But there's another effect. Everyone knows that a deep-dish rim is often less stable than a shallow rim, or even that bladed spokes may be less stable than round ones. This is due to the direct force of the wind on the front wheel, although there are also contributions from the effects already discussed.
The key here is that the wind exerts force around the full perimeter of the wheel, which for simplification purposes might be considered axially symmetric. One can integrate force about the rim, but the simpler approach is to assume all the force is applied to the hub, which is the wheel's symmetry axis. So there will be an effective force on the hub proportional to the net force on the rim + spokes + hub + tire: the whole wheel.

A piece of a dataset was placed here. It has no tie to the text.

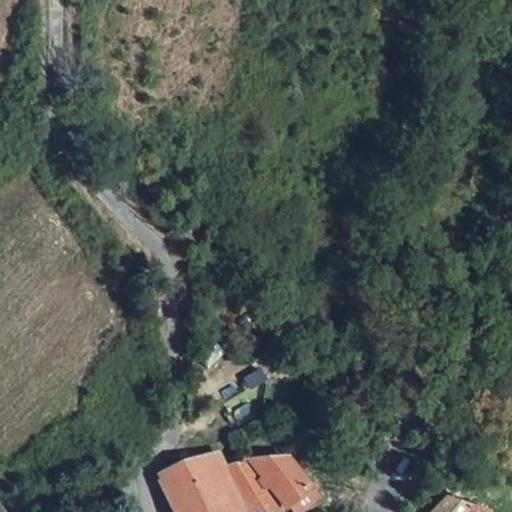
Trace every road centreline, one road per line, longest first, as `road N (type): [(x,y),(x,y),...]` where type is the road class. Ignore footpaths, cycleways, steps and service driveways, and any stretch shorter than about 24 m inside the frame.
road 1 (unclassified): [(149,511),(148,474),(179,412),(169,265),(158,245),(66,161),(52,124),(53,0)]
road 2 (track): [(511,205),(457,314),(427,455),(379,490),(364,511)]
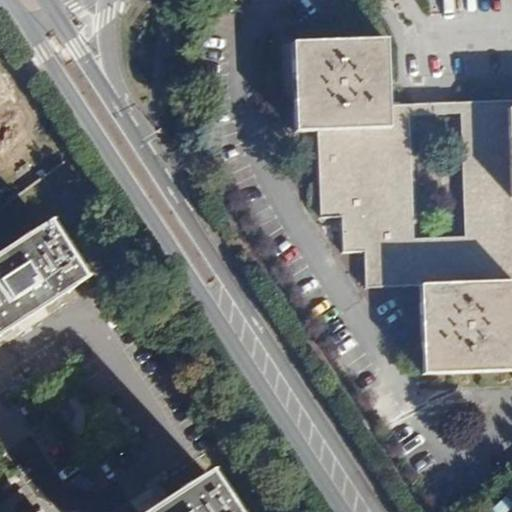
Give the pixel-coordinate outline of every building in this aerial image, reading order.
[(384,38),(290,41),(293,129),(314,128),(386,126),(386,106),(384,38)] [(396,105),(386,106),(386,126),(314,128),(316,216),(335,216),(336,251),(360,251),(361,287),(415,287),(509,286),(511,285),(511,199),(507,200),(504,111),(511,110),(511,101),(467,103),(471,248),(399,249),(396,105)] [(43,227),(0,255),(0,335),(79,282),(43,227)] [(511,366),(509,286),(415,287),(418,378),(511,374),(511,366)] [(228,511),(204,475),(147,511),(228,511)] [(487,511),(506,511),(511,507),(511,505),(503,497),(487,511)]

Here's a diagram again of the hypothetical zero-trail Guru Photon:
Indicated in the plot is a moment arm between the steering axis and the hub. Even with zero trail, there will be a torque applied to the wheel proportional to this distance, which is equal to the rake of the fork.
For a given head tube angle, rake decreases trail. So if you decrease trail by increasing rake, you increase the steering moment applied by the wind when it hits the wheel, even though you might be decreasing some of the effects previously described.
Back in the glory days of epic racing, long-rake forks were in style, presumably because the long curve smoothed out road vibrations:
Blog posts are always improved by a photo of Fausto Coppi
I don't think Fausto would want to clamp Zipp 1080's on that puppy.
Anyway, cross-winds aren't a simple matter, clearly. And I don't even address the lateral aerodynamic lift that deep carbon winds generate in cross-winds.